Films aim to manipulate. They want us to feel a certain way, and so they go about playing with our emotions until they reach their desired effect. They toy with us, try to control us, and when a film is great, we’re completely at its mercy.
There’s no questioning Love Story’s agenda. It opens with the line “what can you say about a twenty-five-year-old girl who died? That she was beautiful and brilliant? That she loved Mozart and Bach, the Beatles and me?” It’s clear as day then, director Arthur Hiller wants little more from us than to cry. That’s fine, there’s nothing wrong with a film asking us to do this, but when it’s so overt in it’s manipulation, so transparent and heavy-footed with it’s pathos, you can’t help but feel the magic is lost.
Oliver Barrett IV (Ryan O’Neal) and Jenny Cavalleri (Ali MacGraw) are the perfect, handsome couple whom the love story revolves. They hail from opposing backgrounds, Oliver is studying law at Harvard, but who reluctantly sits on an imposing family fortune, while Jenny is working class, her father a baker, and studies music at Radcliffe College.

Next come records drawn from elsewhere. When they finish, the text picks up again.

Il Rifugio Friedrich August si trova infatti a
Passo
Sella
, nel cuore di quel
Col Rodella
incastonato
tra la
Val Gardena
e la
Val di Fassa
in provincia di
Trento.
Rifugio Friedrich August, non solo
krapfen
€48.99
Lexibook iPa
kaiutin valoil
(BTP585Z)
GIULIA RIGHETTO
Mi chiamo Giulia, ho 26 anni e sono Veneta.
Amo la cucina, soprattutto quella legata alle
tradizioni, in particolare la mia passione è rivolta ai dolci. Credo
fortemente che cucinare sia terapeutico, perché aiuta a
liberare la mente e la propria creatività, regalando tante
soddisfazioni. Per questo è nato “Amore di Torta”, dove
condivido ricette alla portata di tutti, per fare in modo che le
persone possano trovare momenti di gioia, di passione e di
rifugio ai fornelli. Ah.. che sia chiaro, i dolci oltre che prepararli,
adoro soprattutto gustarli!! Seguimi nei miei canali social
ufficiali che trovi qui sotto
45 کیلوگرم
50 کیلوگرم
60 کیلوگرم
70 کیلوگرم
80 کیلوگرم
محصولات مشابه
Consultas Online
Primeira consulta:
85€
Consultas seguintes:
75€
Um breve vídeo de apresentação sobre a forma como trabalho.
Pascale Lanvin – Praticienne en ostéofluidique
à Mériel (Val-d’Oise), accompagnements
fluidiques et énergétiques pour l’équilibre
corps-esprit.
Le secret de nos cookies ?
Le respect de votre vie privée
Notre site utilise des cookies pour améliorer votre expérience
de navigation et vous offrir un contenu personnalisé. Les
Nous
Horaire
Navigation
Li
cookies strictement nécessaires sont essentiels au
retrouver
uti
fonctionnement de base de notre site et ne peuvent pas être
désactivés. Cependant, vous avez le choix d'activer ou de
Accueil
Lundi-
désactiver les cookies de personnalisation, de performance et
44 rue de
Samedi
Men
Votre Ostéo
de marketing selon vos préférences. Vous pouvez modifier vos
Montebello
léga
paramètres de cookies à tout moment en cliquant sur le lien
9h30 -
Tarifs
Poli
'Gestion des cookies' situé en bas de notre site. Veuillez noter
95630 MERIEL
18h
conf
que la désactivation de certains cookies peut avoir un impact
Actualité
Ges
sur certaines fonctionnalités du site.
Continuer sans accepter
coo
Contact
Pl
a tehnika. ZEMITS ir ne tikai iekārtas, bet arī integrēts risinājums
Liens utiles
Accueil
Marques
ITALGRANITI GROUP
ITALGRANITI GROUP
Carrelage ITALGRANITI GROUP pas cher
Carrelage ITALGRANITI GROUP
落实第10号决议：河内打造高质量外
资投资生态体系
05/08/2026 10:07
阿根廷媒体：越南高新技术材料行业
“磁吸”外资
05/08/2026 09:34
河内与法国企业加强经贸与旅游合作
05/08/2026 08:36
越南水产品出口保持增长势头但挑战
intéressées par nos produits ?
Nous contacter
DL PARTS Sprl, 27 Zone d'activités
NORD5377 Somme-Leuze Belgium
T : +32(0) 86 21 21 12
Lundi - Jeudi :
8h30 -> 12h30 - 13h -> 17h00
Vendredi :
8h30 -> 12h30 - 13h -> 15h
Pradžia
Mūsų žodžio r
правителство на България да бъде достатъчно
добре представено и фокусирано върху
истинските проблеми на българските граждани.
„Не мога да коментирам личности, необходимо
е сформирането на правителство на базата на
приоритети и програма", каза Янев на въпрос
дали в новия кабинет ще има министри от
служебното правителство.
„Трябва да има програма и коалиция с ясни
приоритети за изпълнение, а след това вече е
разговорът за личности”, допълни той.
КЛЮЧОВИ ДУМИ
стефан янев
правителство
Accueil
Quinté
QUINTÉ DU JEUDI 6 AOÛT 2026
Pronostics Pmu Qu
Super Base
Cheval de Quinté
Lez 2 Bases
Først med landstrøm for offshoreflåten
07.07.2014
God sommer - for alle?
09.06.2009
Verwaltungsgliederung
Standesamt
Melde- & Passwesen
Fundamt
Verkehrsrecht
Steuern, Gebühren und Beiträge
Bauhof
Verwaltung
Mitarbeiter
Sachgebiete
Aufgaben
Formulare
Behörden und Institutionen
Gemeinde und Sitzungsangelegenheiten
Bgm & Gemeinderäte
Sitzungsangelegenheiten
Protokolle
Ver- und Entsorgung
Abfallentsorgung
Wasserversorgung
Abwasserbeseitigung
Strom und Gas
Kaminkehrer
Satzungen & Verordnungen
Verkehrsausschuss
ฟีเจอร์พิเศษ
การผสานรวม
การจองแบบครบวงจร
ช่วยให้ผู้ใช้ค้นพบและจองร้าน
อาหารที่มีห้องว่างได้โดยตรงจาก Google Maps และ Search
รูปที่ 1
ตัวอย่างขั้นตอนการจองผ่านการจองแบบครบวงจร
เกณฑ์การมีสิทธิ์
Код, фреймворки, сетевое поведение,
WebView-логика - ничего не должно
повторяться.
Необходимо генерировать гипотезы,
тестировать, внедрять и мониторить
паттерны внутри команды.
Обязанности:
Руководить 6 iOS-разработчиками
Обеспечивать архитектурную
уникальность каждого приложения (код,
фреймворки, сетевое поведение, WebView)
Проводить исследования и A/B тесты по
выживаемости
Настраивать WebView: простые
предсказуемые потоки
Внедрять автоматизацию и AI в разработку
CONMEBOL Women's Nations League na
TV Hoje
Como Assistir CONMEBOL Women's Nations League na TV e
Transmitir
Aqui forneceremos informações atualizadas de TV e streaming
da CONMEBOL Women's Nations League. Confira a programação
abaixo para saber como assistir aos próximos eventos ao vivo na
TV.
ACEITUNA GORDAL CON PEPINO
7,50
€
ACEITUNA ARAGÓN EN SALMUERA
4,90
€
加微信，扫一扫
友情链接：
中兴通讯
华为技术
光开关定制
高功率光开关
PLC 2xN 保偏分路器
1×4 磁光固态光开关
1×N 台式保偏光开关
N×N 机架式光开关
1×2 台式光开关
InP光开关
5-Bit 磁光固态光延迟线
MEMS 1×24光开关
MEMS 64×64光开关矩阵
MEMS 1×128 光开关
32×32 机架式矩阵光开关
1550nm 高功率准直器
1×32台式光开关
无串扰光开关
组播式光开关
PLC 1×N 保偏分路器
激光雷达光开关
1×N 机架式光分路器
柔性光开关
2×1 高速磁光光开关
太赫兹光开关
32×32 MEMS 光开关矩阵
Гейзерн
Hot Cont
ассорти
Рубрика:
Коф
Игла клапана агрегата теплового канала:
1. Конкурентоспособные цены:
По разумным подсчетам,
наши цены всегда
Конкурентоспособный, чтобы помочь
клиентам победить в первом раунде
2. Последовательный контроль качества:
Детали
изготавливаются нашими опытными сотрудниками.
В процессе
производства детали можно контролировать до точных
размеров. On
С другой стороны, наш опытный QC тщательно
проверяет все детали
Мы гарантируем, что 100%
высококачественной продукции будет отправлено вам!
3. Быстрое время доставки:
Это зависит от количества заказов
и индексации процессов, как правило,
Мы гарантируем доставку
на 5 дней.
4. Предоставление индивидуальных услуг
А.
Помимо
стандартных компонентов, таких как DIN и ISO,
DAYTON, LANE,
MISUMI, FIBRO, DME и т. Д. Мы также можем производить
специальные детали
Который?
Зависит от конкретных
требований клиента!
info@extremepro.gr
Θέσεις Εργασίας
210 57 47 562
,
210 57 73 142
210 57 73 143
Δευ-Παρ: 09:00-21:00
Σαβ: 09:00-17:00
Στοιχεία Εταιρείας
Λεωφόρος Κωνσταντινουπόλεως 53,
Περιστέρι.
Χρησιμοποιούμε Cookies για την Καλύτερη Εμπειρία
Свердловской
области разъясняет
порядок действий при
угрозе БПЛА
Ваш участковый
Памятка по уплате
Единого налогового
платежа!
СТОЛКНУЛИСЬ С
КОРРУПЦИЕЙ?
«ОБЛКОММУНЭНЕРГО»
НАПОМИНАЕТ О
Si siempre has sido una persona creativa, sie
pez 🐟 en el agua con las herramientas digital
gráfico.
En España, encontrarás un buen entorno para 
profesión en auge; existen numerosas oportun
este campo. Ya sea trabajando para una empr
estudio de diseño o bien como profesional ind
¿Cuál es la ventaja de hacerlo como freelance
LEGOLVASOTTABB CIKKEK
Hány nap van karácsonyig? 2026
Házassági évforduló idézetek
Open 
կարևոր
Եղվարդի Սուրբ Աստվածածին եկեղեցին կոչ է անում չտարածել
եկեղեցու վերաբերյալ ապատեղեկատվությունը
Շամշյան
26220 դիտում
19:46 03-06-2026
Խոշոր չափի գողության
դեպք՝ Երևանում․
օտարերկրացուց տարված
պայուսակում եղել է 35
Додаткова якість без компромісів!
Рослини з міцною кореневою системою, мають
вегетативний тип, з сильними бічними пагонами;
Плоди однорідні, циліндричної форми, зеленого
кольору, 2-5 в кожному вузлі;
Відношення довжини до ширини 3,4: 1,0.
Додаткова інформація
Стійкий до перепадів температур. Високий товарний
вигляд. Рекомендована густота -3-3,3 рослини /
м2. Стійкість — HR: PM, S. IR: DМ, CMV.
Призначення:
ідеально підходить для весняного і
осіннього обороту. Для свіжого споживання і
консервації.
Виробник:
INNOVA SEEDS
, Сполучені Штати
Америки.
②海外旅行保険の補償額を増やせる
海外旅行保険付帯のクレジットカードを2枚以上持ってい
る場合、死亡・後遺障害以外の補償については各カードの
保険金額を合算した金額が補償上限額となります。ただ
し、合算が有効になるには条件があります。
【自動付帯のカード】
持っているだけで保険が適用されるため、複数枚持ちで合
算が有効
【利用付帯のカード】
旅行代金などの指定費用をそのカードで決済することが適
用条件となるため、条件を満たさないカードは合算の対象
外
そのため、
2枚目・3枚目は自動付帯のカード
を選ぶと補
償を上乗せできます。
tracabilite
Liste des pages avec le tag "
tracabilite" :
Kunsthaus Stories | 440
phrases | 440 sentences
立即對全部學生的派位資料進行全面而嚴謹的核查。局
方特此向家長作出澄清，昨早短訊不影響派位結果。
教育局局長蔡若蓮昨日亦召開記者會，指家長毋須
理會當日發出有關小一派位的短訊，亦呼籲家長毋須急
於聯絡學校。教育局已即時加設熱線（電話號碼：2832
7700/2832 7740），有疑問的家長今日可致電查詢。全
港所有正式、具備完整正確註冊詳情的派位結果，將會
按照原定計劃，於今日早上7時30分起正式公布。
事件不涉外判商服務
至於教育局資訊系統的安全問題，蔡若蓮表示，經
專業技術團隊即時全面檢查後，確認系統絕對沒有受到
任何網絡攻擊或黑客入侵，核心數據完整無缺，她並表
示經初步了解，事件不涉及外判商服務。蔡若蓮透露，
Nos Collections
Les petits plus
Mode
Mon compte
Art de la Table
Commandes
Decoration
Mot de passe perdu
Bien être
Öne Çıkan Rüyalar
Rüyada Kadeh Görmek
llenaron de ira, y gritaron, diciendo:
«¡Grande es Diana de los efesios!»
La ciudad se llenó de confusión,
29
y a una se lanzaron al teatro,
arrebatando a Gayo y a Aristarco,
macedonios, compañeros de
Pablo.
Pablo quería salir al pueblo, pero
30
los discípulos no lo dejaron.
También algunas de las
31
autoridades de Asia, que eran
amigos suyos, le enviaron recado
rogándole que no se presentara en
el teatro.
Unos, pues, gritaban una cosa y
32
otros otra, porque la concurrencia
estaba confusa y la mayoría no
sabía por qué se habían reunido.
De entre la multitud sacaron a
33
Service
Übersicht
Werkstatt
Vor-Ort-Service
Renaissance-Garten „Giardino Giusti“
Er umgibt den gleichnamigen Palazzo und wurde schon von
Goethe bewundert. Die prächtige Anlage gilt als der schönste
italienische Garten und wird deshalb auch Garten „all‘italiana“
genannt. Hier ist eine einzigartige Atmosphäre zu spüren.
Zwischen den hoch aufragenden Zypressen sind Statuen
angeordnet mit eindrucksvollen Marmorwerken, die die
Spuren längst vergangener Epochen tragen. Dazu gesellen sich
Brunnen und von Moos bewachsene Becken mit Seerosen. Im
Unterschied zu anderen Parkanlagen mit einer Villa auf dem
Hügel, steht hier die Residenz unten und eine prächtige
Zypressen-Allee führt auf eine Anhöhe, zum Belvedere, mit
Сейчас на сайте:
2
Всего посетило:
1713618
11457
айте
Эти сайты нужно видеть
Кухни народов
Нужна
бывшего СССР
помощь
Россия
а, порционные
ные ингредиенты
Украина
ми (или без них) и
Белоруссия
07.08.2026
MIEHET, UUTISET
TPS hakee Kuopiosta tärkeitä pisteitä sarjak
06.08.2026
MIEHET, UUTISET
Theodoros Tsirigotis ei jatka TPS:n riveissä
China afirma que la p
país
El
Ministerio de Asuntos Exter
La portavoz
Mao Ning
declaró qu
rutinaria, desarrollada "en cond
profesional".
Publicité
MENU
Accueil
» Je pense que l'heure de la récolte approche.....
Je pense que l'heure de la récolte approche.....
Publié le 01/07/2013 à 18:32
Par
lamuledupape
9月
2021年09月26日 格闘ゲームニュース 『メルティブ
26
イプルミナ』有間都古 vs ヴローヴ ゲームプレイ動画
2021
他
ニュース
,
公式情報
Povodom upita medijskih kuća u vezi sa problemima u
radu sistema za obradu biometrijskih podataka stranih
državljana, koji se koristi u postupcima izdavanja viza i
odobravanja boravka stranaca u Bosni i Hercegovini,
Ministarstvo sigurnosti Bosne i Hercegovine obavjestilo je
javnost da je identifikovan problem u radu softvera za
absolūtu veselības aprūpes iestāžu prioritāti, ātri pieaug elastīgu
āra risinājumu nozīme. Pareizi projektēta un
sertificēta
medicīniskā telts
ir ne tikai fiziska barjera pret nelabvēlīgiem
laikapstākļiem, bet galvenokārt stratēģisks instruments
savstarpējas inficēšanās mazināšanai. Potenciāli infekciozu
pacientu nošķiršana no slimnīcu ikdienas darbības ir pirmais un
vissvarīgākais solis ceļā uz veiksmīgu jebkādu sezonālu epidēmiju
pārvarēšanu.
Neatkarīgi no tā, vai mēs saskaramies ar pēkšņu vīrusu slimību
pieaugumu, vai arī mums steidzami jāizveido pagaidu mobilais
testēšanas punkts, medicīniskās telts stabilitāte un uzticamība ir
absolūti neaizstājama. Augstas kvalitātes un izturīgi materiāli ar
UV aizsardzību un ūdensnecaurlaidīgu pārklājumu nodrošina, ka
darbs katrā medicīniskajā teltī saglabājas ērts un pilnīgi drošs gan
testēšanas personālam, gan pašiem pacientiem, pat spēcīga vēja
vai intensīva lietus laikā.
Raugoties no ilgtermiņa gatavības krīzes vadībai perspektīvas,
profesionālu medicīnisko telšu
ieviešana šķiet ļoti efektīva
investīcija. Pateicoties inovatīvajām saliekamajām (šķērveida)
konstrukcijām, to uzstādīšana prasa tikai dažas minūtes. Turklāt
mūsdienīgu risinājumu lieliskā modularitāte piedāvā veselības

The two are immediately taken with another, admiring each other’s self-assuredness and intellect. They’re the only match for one another, and the film quickly becomes about their various struggles as they tough their way through college and marriage, from financial trouble, to diametric class, and of course Jenny’s crushing illness.
To its credit, Love Story is a juggernaut. It dominated the box office in 1970, and it has become a measuring stick for its genre. Its immortal refrain, “love means never having to say you’re sorry” has become the battle cry for the melancholic chick-flick, its characters have provided the stencils from which all subsequent films of similar intent have outlined their key players and story. The social dichotomy of the young lovers, the disapproving aristocratic parents, the noble and accommodating parent of the other, economic struggle, familial resentment, Love Story is one of those film’s that upon seeing it, puts all following films of the genre into perspective. The tropes started here, these are the footprints that are being traced.
Love Story may be the originator, but that doesn’t make its story any less contrived or obvious.
Franic Lel’s Oscar winning Bach-ian score attempts to sombrely dance around the young lovers but in reality tip toes on a creaky floor, its attempt to subtly colour is too a blatant spear for the tear glands. The film’s character arcs are predictable and by-the-numbers, and as a whole, the picture wallows in sentimentality.
And yet, on some level, Arthur Hiller does rope you into his romance. Transparency aside, Love Story is injected with vigour, its pair of leads are virile and vibrant. It succeeds in the personality it brings to its central characters, however simplistic their journey may be. Ryan O’Neal and Ali MacGraw have an engaging, quick witted chemistry, crisply hurling verbal barbs at one another as quickly as they embrace. O’Neal’s buff, tough-guy veneer masks a core of vulnerability which he carefully strips away and MacGraw, underneath all the melancholia, gives the film a much needed zeal. She’s foul mouthed, and sharp tongued, and she wonderfully straddles the tight rope of overconfidence and tenderness.
The most emotionally honest portrayal comes from John Marley as Jenny’s father, who in a nice touch of character is only referred to as Phillip, even by his daughter. Marley is wonderfully affectionate in his role, putting up a fantastically lousy face of no reservations for the benefit of the couple, despite his obvious qualms of their social difference and their rejecting of religious norms. However he’s never sardonic or judgmental, just loving.
But we’re never allowed to enjoy the film’s characters for too long. Time and again we’re bashed over the head with clumsy schmaltziness. Hiller’s direction, with his weepy outbursts and obtrusive use of score, serve as constant reminders that we’re being manipulated. We’re never given the chance we’d like to lose ourselves in the romance of Oliver and Jenny, the film instead tripping over its own feet in its race for affect.
Love Story could be absorbing, there is affection and personality in it, but the best tear-jerkers make you cry. This one asks you to.